## Fonte
════════════════════

Noi e loro è una storia di dolore e di comprensione, una storia di fantasmi, perché le due registe pongono l’attenzione più che su una vicenda semplice semplice, sul personaggio che manca, e che è proprio una donna, la mamma che non c’è. I motivi sono solo accennati nel film, ma la sua assenza pervade ogni sequenza, ogni istante, come se dovessimo farci sempre i conti, con questa cucina un po’ lasciata andare, con questa modalità a volte dubbiosa di educare i ragazzi e, soprattutto, con il gran dolore che i due ragazzi, in modo diverso, si portano dietro. E il tratto più bello del film è proprio la nostalgia, nostalgia di una mamma che se n’è andata e in qualche modo è stata sostituita, più o meno maldestramente, da un papà che cerca di arrivare ovunque, rispetto al bisogno dei figli, ma non sempre ce la fa.
Il titolo originale, Jouer avec le feu, Giocare col fuoco, è molto più efficace nel raccontare la grande lotta quotidiana di un adulto che cerca di approssimarsi all’universo dei figli: un po’ è vero, coi ragazzi si rischia sempre di bruciarsi, magari impattando in modo sbagliato, per quanto si abbiano le migliori intenzioni.

Libertà e violenza in Iran
Altro film su padri alle prese con figlie complicate. Stavolta siamo in un luogo direi ancora più distante e doloroso, ovvero l’Iran di oggi, con lo straordinario Il seme del fico sacro. Già nel titolo si mostrano delle contraddizioni e un’attenzione, direi, per la generazione, per i figli che verranno e che imparano dai padri. È la storia di un magistrato appena promosso a giudice istruttore, funzionario dello Stato. Un tipo interessante, potremmo dire quasi progressista per quanto lavori con il potere iraniano: uno che torna a casa e si sfoga con la moglie perché costretto a firmare incarcerazioni senza processo. Insomma, il giudice non ci dorme di notte, tra giusti dilemmi morali e una promozione appena maturata che rischia di perdere se non riga dritto. Così la prima parte del film: dramma interiore, claustrofobia, il potere iraniano che incombe. L’uomo almeno a casa cerca di trovare spazi di libertà e cerca anche, giustamente, un dialogo, dei punti di riferimento nella moglie e nelle figlie liceali mentre là fuori monta la protesta studentesca contro il regime. Cesura fortissima e passiamo alla seconda parte: il film vira sui colori più scuri del thriller. È sparita la pistola del giudice, simbolo fortissimo e semplice al tempo stesso. L’uomo non si dà pace: ne va della sua reputazione, del suo orgoglio, della sua carica. E i sospetti cominciano a concentrarsi proprio sulla sua famiglia.

════════════════════

Dati registrati:

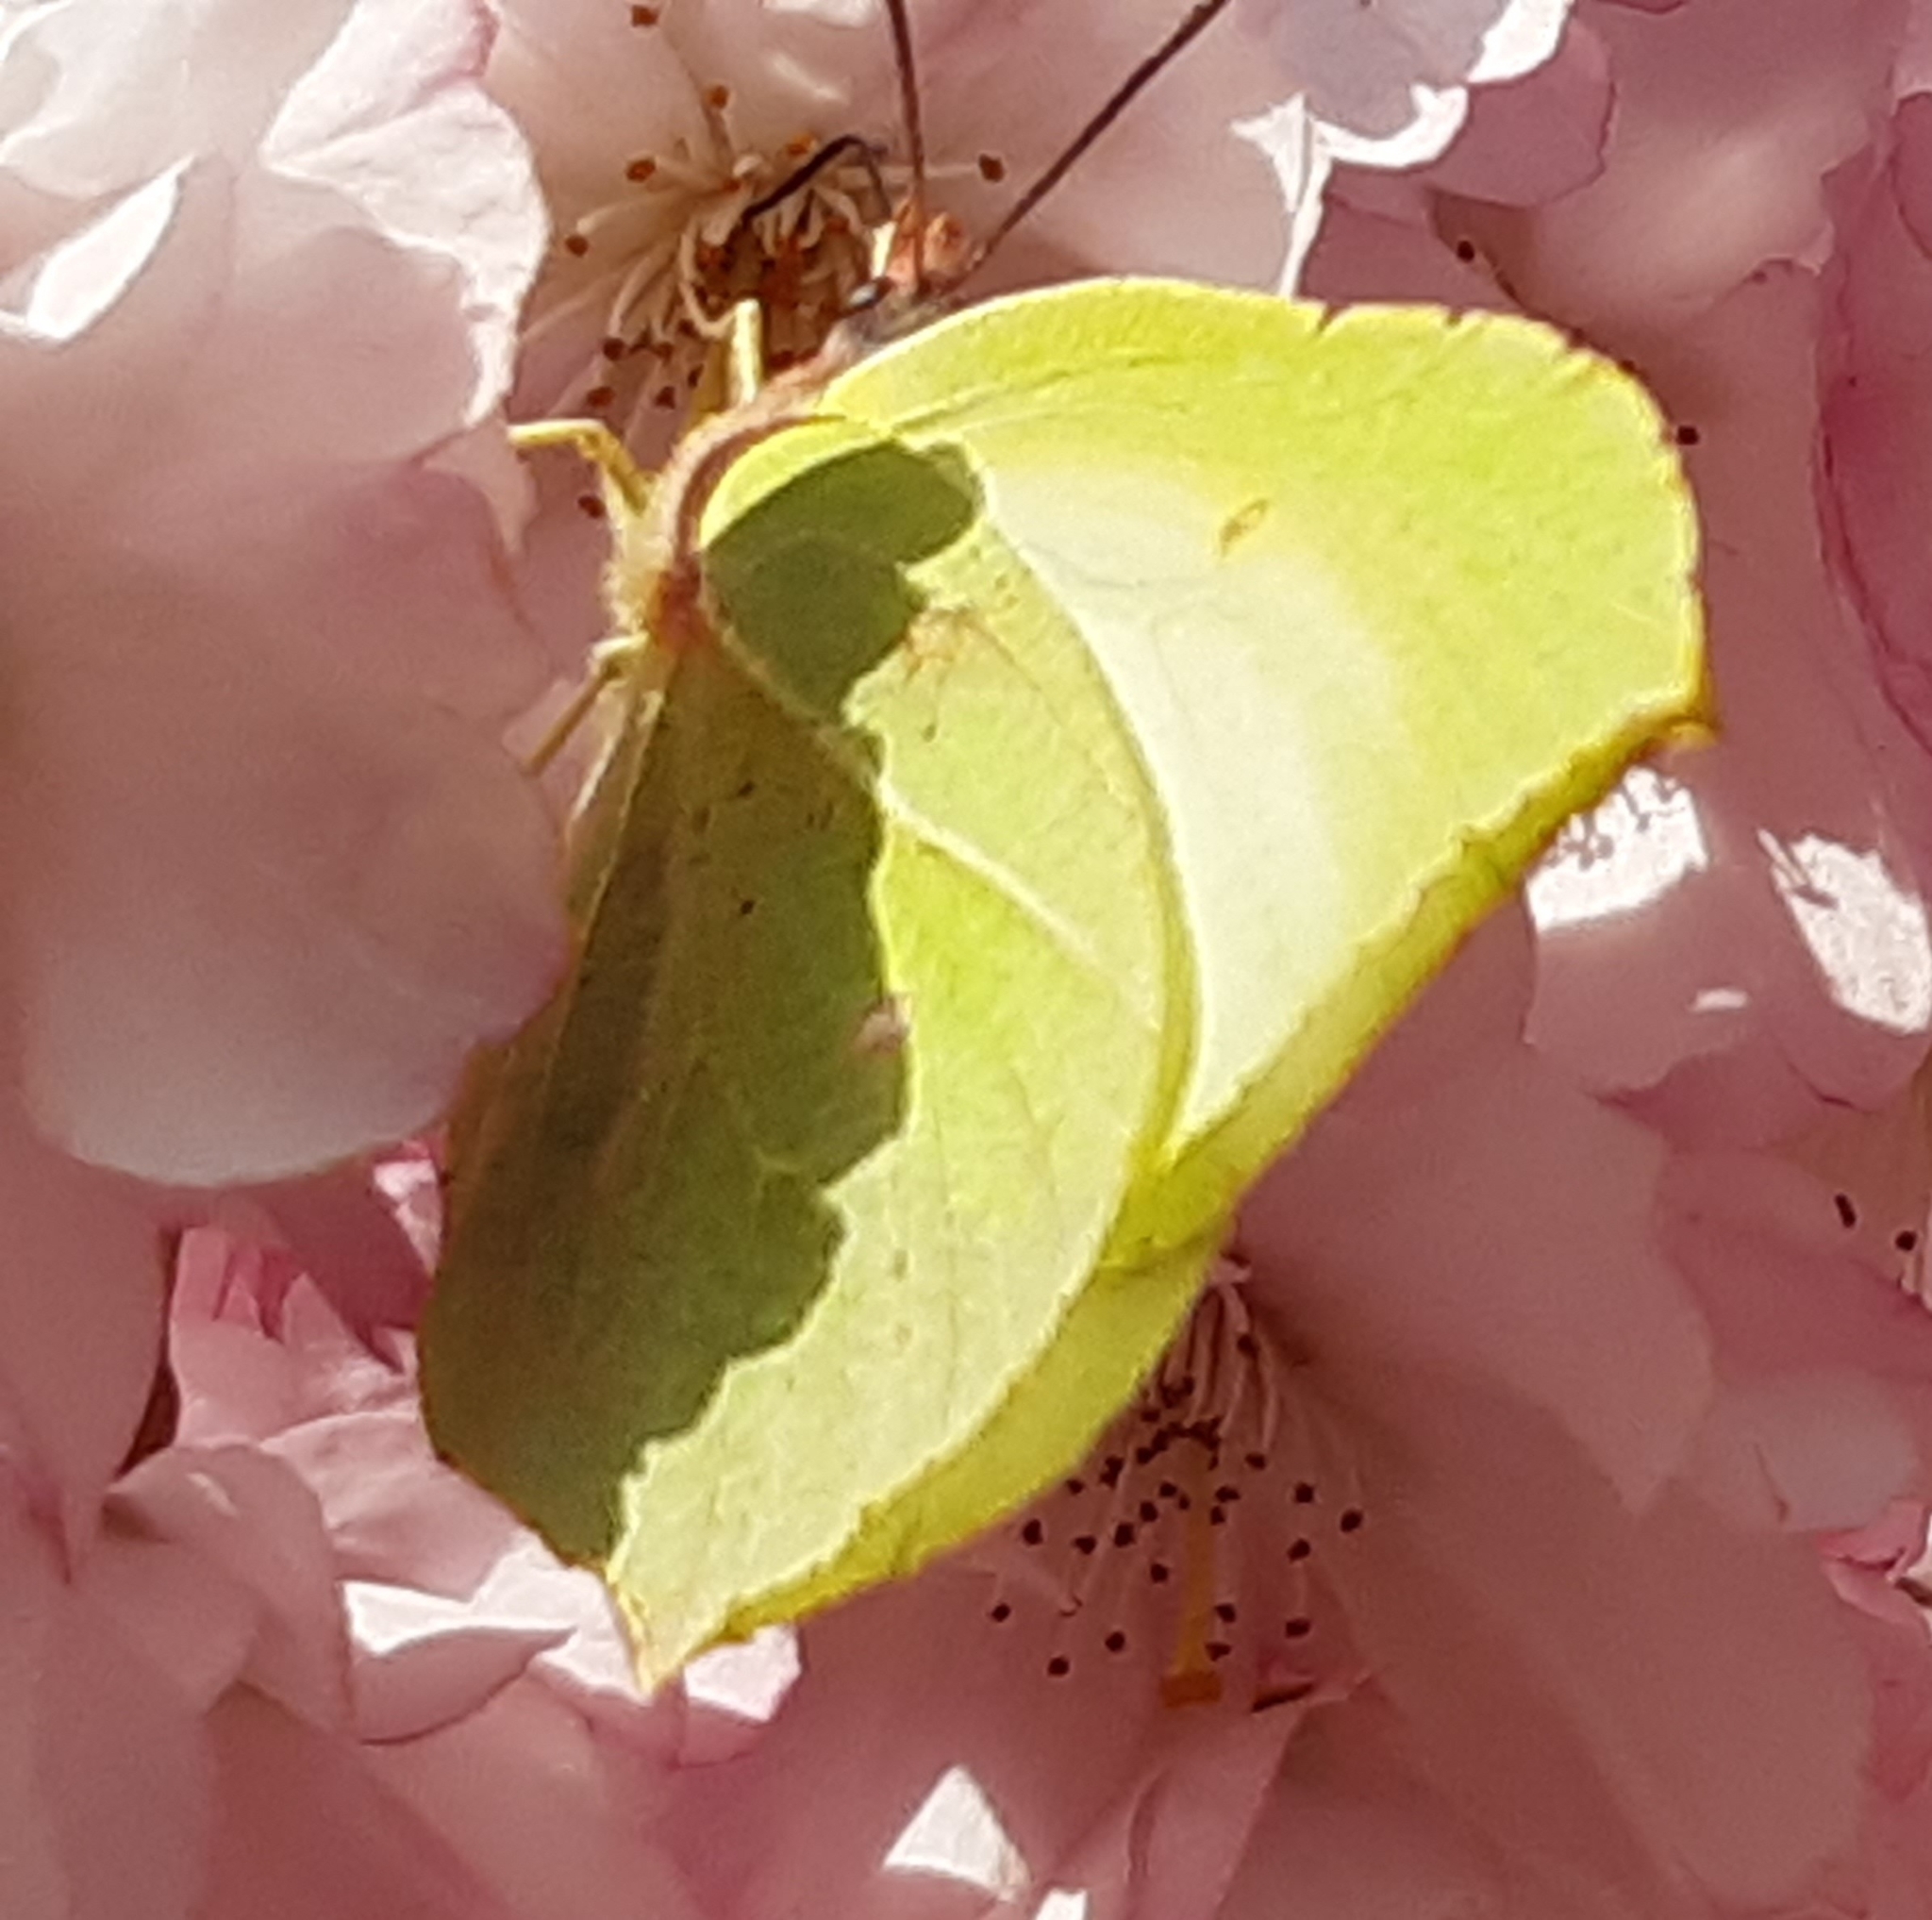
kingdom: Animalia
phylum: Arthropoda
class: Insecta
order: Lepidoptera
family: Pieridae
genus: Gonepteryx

════════════════════

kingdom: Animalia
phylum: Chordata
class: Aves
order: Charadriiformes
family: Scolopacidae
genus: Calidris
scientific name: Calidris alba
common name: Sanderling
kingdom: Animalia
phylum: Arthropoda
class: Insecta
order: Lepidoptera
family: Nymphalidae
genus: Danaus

════════════════════

## Istruzioni di lavoro
A - Riporta senza modifiche le righe delle registrazioni dalla riga con "genus: Calidris" fino alla riga con "genus: Danaus", entrambe comprese.
B - Prosegui il testo sui film da dove si ferma.

## Risposte alle consegne
A -
genus: Calidris
scientific name: Calidris alba
common name: Sanderling
kingdom: Animalia
phylum: Arthropoda
class: Insecta
order: Lepidoptera
family: Nymphalidae
genus: Danaus

B -
Gran film, zeppo di contraddizioni, prima fra tutte proprio la figura del giudice diviso tra un’autentica ricerca di bene e una istintiva, naturale predisposizione alla violenza. Film potente sia come immagine dell’Iran di oggi sia per il modo articolato di porre due generazioni a confronto, ha come unica controindicazione il fatto di essere molto lungo: richiede una certa attenzione, anche perché ci mette un po’ a decollare. In realtà, però, le tre ore di durata sono giustificabili proprio perché sono di fatto due film diversi in uno, quasi due atti teatrali, e quella cesura così netta, con una forza esterna che entra a gamba tesa per rompere l’equilibrio borghese, ricorda l’ormai datato Teorema di Pasolini, un altro che nel suo cinema ha spesso raccontato di conflitti generazionali.